What subversive thing will be mainstream tomorrow? - msvan
http://martinsvanberg.com/mainstream-subversion
======
jeremysmyth
I think the premise is mistaken, and the so is the meaning taken from David
Bowie's comment (that if he'd started in 2000 he'd not have entered the music
business because it was no longer subversive).

David Bowie started making music in the early-mid 60s, which was the era of
doo-wop, sha-la-la, Louie Louie, and other popular but mainstream (and not
even slightly subversive) music. It so happens that the 60s also gave us the
Rolling Stones, Jimi Hendrix, the Beatles, Yes, Genesis, and so on, but it's
_so easy_ to take what we like from that era and remember only that.

The era of the 2000s that Bowie says is not subversive also gave us innovation
in music and other art. The same thing can be said even of this year. Music
might have been _a dominant_ means of novel creative expression in the 60s
(although television was in a massive ascendancy, and the Beat poets and
investigative journalism were also hugely influential in other areas), but it
was no more subversive then than it is today when you consider NiN, Skrillex,
and the constant innovation in indie rock and EDM.

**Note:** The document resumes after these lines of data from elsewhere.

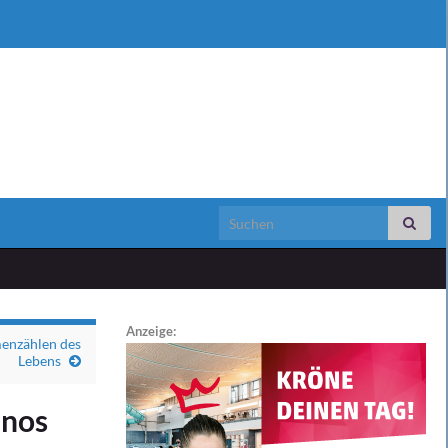
Search for:
Anzeige:
enzählen des
Lebens
inos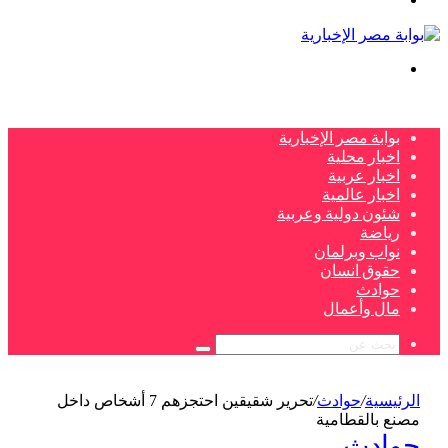
بحث
عن
بوابة مصر الإخبارية
اخبار محلية
اخبار عربية
اخبار عالمية
شئون دولية وعربية
رياضة
نواب وبرلمان
حقوق انسان
حوادث
مال وأعمال
بحث
عن
الرئيسية
/
حوادث
/
تحرير شقيقين احتجزهم 7 أشخاص داخل
مصنع بالقطامية
حوادث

The reason the Internet might have been considered "subversive" by this
article in the 2000s (and music less so) is that it was on the boundary
between innovation and mainstream, as was Bowie's brand of music in the 60s
and 70s. It's nothing to do with authority and everything to do with a new
generation creating something without heeding the status quo, without sticking
within the established norms.

 _This_ , if anything, is what the article describes. Not subversion, but
innovation beyond the established norms. When someone in their late teens or
early twenties starts creating, they often do so by solving problems in new
ways that are not based on existing solutions or patterns, and sometimes that
act of creation from relative ignorance creates entirely new norms.

Applying that thought to now: The Internet is now mainstream, but the
innovation that has not yet become mainstream is that which is controversial,
that which laws and regulations have not yet caught up with. Social media and
social content platforms (Instagram, Youtube, Facebook, Twitter) started in an
era where they didn't have to deal with trolls until they arrived, which meant
they could do the fun stuff first and _then_ raise the bar as the bad parts of
society (griefers, regulations, nannying) caught up. A new platform in the
same space has to reach _that_ bar to _get started_. Topics that are currently
in that space between innovation and mainstream acceptance (hence regulation
and nannying) might include privacy/encryption, P2P, geographical presence
sharing and decoupling, piracy, gender/sexuality issues, drug taking and
distribution, or any of a number of other things that create tension due to
being innovated faster than the status quo can keep up.

Some of those things look "subversive" in the classical sense, but in reality
it's technology moving at the leading edge of society and society catching up,
rather than anything to do with authority.